DESCRIPTION OF THE TASK:
Copy all lines below that use the word "pixels".

DATA SUPPLIED:
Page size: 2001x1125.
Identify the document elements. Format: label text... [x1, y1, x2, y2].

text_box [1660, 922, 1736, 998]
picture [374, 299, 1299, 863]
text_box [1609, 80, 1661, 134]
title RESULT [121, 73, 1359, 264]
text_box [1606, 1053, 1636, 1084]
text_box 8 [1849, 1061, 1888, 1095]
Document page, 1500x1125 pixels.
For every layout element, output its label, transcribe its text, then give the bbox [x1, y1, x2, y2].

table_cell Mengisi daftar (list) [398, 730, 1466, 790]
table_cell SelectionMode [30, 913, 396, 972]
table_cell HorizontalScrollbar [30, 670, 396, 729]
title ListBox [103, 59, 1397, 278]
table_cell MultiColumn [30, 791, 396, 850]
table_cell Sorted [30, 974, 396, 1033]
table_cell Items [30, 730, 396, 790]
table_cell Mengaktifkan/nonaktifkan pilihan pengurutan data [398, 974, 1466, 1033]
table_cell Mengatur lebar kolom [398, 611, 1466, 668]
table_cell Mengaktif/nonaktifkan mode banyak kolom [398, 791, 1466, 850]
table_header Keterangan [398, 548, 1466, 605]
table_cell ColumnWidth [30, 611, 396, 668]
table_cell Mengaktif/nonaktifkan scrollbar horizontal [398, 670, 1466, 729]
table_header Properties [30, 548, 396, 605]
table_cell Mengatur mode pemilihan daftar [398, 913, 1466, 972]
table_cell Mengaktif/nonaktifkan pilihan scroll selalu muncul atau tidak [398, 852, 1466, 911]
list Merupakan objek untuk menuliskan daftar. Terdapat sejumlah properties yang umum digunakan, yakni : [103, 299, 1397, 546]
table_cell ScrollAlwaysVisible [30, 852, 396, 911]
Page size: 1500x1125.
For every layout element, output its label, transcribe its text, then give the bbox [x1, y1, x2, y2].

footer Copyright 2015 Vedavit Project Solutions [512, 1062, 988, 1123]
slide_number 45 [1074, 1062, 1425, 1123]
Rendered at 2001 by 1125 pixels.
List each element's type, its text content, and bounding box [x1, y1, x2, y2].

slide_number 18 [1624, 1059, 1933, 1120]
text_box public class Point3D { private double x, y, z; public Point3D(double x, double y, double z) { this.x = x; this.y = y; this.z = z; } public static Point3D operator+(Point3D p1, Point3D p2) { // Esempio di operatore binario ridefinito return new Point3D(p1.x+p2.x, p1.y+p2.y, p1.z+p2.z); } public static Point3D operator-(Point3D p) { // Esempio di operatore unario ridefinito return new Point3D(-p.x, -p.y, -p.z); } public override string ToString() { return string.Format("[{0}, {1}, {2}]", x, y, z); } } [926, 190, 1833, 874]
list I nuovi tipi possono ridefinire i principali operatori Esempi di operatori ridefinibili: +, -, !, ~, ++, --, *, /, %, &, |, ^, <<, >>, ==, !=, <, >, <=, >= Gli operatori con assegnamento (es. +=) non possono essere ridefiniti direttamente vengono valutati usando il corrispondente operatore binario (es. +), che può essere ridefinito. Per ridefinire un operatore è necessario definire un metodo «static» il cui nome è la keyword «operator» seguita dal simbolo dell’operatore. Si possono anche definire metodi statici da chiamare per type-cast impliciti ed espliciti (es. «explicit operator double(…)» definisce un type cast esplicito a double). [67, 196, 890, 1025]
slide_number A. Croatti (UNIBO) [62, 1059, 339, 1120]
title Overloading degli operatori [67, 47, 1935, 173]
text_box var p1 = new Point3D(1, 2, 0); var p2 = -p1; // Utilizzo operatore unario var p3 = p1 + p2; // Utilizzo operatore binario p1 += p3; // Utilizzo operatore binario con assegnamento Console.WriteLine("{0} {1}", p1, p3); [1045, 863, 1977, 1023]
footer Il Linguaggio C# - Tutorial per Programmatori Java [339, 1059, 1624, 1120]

SOLUTION FOR THIS EXERCISE:
Document page, 1500x1125 pixels.
Rendered at 2001 by 1125 pixels.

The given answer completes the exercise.